La Organización de Consumidores y Usuarios (OCU) ha alertado de la existencia de cláusulas potencialmente abusivas y de precios poco transparentes en algunas autoescuelas, especialmente en los conocidos packs 'todo incluido'. La advertencia llega después de que la organización analizara los contratos habituales del sector, así como las reclamaciones recibidas por parte de los usuarios.
Qué información deben ofrecer las autoescuelas
Según ha explicado la OCU en un comunicado, las autoescuelas están obligadas a informar de forma clara sobre el precio total del servicio, con el IVA incluido, especificando si ese importe contempla o no las tasas de la Dirección General de Tráfico (DGT), los certificados necesarios y cualquier otro gasto administrativo asociado. También deben detallar el número de clases prácticas incluidas, que puede oscilar entre 8 y 22, con una duración de entre 45 y 90 minutos por clase.
Además, los centros deben indicar la vigencia de la oferta, el derecho de desistimiento cuando proceda, y las condiciones relativas a las convocatorias y a las pruebas de examen.
El problema de los packs 'todo incluido'
La organización ha señalado que fórmulas comerciales como "Obtén el permiso B2 por 650 euros, todo incluido" no resultan aceptables si posteriormente se comprueba que las tasas de examen —que rondan los 100 euros— se cobran aparte, o si se omite que el número de clases prácticas incluidas es limitado. Según la OCU, lo habitual es que se necesiten alrededor de 25 clases prácticas, con un precio medio de 30 euros cada una, un coste que en muchos casos queda fuera del precio anunciado inicialmente.
Cláusulas que la OCU considera potencialmente abusivas
La organización ha identificado varias cláusulas que, a su juicio, continúan apareciendo en los contratos de algunas autoescuelas y que deberían ser objeto de vigilancia y, en su caso, de sanción por parte de las autoridades autonómicas y municipales de consumo.
Entre ellas, destaca la retención del importe abonado por el alumno en caso de baja voluntaria, sin que exista una compensación equivalente cuando es la propia autoescuela la que cesa su actividad.
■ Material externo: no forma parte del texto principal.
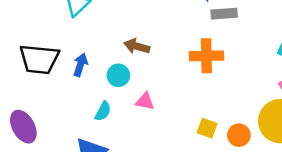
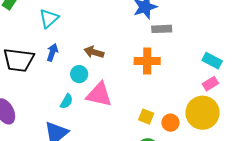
blue arrow: (80, 65) -> (52, 52), moved
pink triangle: (145, 101) -> (99, 95), size x1.8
También señala penalizaciones de hasta 300 euros por trámites como el traslado de expediente en caso de cambio de autoescuela, así como la existencia de obstáculos injustificados para tramitar bajas o cambios de centro, mediante formalidades excesivamente costosas o plazos desmesurados.
La OCU también ha detectado cobros por servicios que finalmente no se prestan, como la caducidad de clases prácticas ya abonadas por falta de disponibilidad de la propia autoescuela, así como cambios unilaterales de precios o de condiciones contractuales —como una actualización de tarifas— que no han sido previamente acordados con el alumno.
Qué hacer en caso de discrepancia
Ante cualquier situación de este tipo, la OCU recomienda presentar una reclamación por escrito directamente a la autoescuela, dejando constancia de los hechos ocurridos y solicitando de forma expresa una solución al problema planteado.